Dans Les Freud, une famille viennoise, Eva Weissweiler fait un convaincant portrait de chacun des membres de la tribu et permet de saisir une époque. Mais l'auteur est malheureusement aussi hâtive que définitive sur la nature des relations que Freud aurait tissées avec sa belle-soeur Minna. Elle était certes celle qui, vivant à demeure auprès du couple et des enfants, accompagnait Freud lors de nombre de ses voyages sans sa famille et, de ses propres mots, était sa plus intime confidente. Mais l'entente entre les deux soeurs aurait-elle été à ce point sans accroc, si l'une avait été ostensiblement la maîtresse du mari de l'autre ? Un nouveau pan des archives Freud sera ouvert en 2013 dans cette attente. Pour l'heure, le conditionnel est encore de rigueur.

Celui qui assurait que «les formes dans lesquelles les vieux Juifs se sentent à l'aise ne nous offrent plus d'abri» pour convaincre sa femme de rompre avec les traditions, retourne toutefois à Moïse, dans son ultime ouvrage, Moïse et le monothéisme, écrit peu avant sa mort en septembre 1939, comme le souligne Henri Rey-Flaud dans son Testament de Freud. Ce livre est en effet à retrancher du corpus psychanalytique : exilé à Londres, persuadé d'avoir clos son oeuvre scientifique, Freud s'attelle à une étude historique, dont la thèse est que Moïse aurait été un haut fonctionnaire égyptien, créant une identité juive par un double meurtre du père.

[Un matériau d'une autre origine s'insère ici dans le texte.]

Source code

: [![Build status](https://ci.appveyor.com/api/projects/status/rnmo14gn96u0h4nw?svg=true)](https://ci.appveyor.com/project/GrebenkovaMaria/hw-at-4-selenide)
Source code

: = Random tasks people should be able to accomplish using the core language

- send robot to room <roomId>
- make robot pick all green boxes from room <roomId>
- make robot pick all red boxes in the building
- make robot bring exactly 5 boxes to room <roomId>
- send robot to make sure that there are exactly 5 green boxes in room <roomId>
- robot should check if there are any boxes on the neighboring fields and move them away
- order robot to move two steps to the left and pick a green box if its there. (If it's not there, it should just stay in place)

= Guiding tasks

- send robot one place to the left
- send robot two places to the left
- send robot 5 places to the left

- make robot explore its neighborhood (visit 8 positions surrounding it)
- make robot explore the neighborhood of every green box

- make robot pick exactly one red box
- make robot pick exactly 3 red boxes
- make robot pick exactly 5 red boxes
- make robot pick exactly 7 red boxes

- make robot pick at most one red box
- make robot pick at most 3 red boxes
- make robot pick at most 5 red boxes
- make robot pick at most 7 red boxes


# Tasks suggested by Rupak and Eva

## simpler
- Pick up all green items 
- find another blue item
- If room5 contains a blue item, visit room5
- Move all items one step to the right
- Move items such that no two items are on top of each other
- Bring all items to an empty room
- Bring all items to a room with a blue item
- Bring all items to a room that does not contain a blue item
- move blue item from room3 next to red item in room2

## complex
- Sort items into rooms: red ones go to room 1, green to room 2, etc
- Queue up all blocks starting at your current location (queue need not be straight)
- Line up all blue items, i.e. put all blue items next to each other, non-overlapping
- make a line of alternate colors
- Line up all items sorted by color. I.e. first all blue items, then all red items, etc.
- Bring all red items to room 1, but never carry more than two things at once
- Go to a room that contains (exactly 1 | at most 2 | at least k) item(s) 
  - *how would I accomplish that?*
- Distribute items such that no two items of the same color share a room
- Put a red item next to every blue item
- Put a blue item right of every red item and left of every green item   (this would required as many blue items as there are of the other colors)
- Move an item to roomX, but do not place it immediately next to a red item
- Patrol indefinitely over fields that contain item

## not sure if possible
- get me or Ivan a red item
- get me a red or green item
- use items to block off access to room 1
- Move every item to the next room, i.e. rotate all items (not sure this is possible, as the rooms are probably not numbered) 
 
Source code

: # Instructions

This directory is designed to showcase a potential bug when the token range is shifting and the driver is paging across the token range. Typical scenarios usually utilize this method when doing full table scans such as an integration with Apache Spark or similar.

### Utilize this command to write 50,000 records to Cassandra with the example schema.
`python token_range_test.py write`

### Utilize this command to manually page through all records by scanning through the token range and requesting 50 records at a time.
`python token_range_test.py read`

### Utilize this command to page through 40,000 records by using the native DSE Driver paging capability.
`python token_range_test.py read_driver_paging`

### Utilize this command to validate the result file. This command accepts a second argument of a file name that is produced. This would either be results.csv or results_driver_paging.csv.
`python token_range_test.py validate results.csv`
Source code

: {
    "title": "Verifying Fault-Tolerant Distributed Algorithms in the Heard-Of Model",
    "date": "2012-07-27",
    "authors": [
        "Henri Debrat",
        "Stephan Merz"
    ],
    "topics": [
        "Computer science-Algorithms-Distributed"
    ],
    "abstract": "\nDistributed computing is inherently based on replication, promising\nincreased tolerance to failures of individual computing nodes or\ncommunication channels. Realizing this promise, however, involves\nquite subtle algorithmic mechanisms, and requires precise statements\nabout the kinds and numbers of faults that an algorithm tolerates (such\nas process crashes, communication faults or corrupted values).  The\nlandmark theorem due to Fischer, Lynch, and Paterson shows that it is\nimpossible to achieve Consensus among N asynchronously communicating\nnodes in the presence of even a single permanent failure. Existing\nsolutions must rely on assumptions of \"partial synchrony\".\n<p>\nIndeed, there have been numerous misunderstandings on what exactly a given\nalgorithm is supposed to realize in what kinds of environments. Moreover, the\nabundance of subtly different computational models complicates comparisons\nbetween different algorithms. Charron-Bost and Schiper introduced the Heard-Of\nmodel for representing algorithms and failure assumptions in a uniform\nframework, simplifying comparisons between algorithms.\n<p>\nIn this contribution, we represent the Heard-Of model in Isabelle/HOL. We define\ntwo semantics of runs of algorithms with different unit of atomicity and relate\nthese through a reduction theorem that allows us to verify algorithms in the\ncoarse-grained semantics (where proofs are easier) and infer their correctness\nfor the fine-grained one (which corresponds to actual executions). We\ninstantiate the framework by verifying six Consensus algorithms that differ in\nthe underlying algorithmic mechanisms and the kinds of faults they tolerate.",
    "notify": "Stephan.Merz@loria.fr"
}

L'essai est aussi écrit au miroir de la menace antisémite. «Il est impossible de haïr ce qui ne vous ressemble en rien», avait-il écrit à Martha, au moment de leur rencontre.


Martha Freud de Katja Behling, traduit de l'allemand par Corinna Gepner, préface d'Anton Freud, Albin Michel, 298 p., 20,50 €.

Madame Freud de Gérard Badou, Rivages, 184 p., 17 €.

Les Freud, une famille viennoise d'Eva Weissweiler, traduit de l'allemand par Frank Straschitz, Plon, 464 p., 25 €.

Anna Freud d'Elisabeth Young-Bruehl, traduit de l'anglais par Jean-Pierre Ricard, Payot, 496 p., 30 €.

Le Testament de Freud d'Henri Rey-Flaud, Aubier, 324 p., 22 €.